What is au: Understanding the AUD (Australian Dollar)
The Australian dollar debuted on February 14, 1966, as a replacement for the Australian pound. It was tied to the British pound sterling at 2 dollars to 1 pound at the time.
Australia abandoned the sterling peg in 1967 and replaced it with a peg to the US currency of 0.8929 Australian dollars to one US dollar.
It was converted to a movable peg to a trade-weighted index in 1976. In 1983, the Australian dollar became a free-floating currency.
The Reserve Bank of Australia (RBA) is Australia’s central bank, which determines the country’s monetary policy and issues and administers the country’s money supply. The bank was founded in 1960 and is wholly owned by the Australian government.
Because Australia is a major supplier of coal and iron ore, the value of its currency is highly influenced by commodities prices.
Oil prices fell to decade lows during the commodity collapse of 2015, while both iron ore and coal prices fell to new lows.

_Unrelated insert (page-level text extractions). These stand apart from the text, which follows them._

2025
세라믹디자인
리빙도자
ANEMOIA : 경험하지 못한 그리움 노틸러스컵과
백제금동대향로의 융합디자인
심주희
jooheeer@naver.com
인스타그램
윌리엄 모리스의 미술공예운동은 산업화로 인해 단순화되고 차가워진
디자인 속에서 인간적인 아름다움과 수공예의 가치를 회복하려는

As a result, the Australian dollar fell substantially against the US dollar, plummeting more than 15% to parity with the New Zealand dollar (NZD) – values not seen since the 1970s.
AUD and Forex Markets
The attractiveness of the Australian dollar among forex traders stems from its three Gs: geology, geography, and government policy.
In terms of natural resources, Australia is among the world’s richest countries, with metals, coal, diamonds, beef, and wool among them. Australia is a regional power as well.
Because the dollar is the quote currency in these circumstances, the AUD/USD currency pair tends to be inversely associated with USD/CAD and USD/JPY.
Because both AUD and CAD are commodities block currencies, the AUD/USD pair frequently runs counter to USD/CAD. Trading the AUD/USD currency pair is also referred to as “Aussie” trading. The AUD and NZD, on the other hand, have a strong positive correlation.
According to global foreign exchange transactions, the Australian dollar was the fifth most traded currency in the world in 2019, accounting for almost 7% of all trade.
Australia’s political and economic stability, as well as the government’s limited participation in the foreign exchange market, contribute to the high trading volume.